Esto nos lleva a una tercera creencia, también desafortunada. Pensar que el desarrollo, la investigación, la innovación depende de los títulos universitarios, cuanto tenemos un montón de ejemplos en nuestro mundo contemporáneo de grandes creadores que no se graduaron en la universidad. Rápidamente nos vienen a la cabeza nombres como los de Bill Gates o Steve Job. Pero es que hemos de pensar que hasta el surgimiento de las universidades modernas del siglo XIX, los seres humanos fueron capaces de construir, de innovar, de progresar, durante siglos, sin poseer ningún título universitario. Vitruvio no lo tuvo. Ni Leonardo. Ni Galileo. Ni James Watt.

En gran medida, los títulos universitarios no son la raíz del desarrollo humano, sino su consecuencia. Cuanto más desarrollada es una sociedad, más capacidad tiene para ofrecer los conocimientos existentes de una forma reglada, lo que supone una mayor oferta universitaria y una mayor variedad de títulos.

Los grados universitarios son la prueba de que antes de su existencia hubo muchos seres humanos que fueron capaces de formular y transmitir unos saberes que hoy pueden sintetizarse y ofrecerse en las universidades.

Esto me lleva a mi cuarta y última reflexión, al hilo de los escándalos por los currículos de determinados políticos españoles. El de la honestidad del título. ¿Qué ocurre cuando me gradúo de una forma torticera? ¿Qué sucede si copié en un examen, o logré que alguien lo hiciera por mí, si plagié un trabajo?

En realidad, lo que ocurre es que habré hecho una inversión económica, de tiempo o de recursos a cambio de un diploma, pero no a cambio del conocimiento asociado a ese diploma, lo que no deja de ser un mal negocio. Por supuesto, si me aferro a las tres creencias previas, el título crea al profesional, el título me garantiza un trabajo y el título me convierte en un creador de desarrollo, pensaré que la inversión, aunque con trampas, fue rentable. Pero, como veíamos, esas tres creencias son erróneas.

El progreso, la innovación, las mejoras no son necesariamente el resultado de haber hecho una tesis de licenciatura, de maestría o de doctorado

Hay otra consecuencia que estamos viendo estos días: si el poseedor del título lo obtuvo de forma incorrecta es una persona deshonesta, algo que, en el ámbito político, puede disminuir prestigio, restar votos y poner fin a una carrera de servidor público.

Ahora bien, no nos equivoquemos. Si un político dado obtuvo un título determinado no significa que ese político tenga la capacidad para ejercer la profesión derivada de ese título. Eso lo ha de demostrar.

No significa que ese político vaya a conseguir automáticamente un trabajo vinculado a su título. También tiene que demostrar que vale para ello.

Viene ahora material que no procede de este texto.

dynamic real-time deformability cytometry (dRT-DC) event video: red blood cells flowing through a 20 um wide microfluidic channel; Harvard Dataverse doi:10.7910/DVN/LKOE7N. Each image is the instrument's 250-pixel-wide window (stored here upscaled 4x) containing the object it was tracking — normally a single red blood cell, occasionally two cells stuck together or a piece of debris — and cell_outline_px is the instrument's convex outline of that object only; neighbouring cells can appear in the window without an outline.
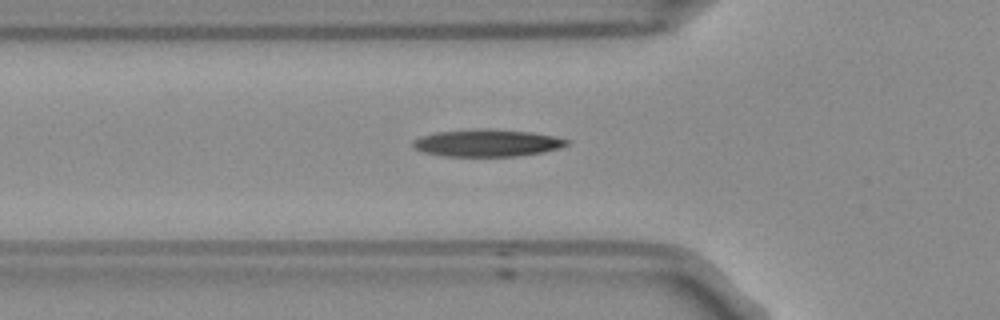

Ni significa que las investigaciones asociadas a su título se vayan a desarrollar o, de haberse hecho, valgan realmente. Recordemos, el progreso, la innovación, las mejoras no son necesariamente el resultado de haber hecho una tesis de licenciatura, de maestría o de doctorado (para obtener el título correspondiente), sino de que esa tesis sea competitiva en el mercado de las ideas, produzca publicaciones punteras, haya personas que quieran tener a ese doctor como tutor para sus propias investigaciones o escuelas que solicitan la participación de dicho doctor en sus ciclos de conferencias, en sus grupos de expertos, o en sus tribunales.

Que después, por haber utilizado atajos poco honorables para obtener un título universitario, el político merezca nuestra reprobación, esa es otra historia que no tiene nada que ver con los buenos profesionales o las buenas investigaciones.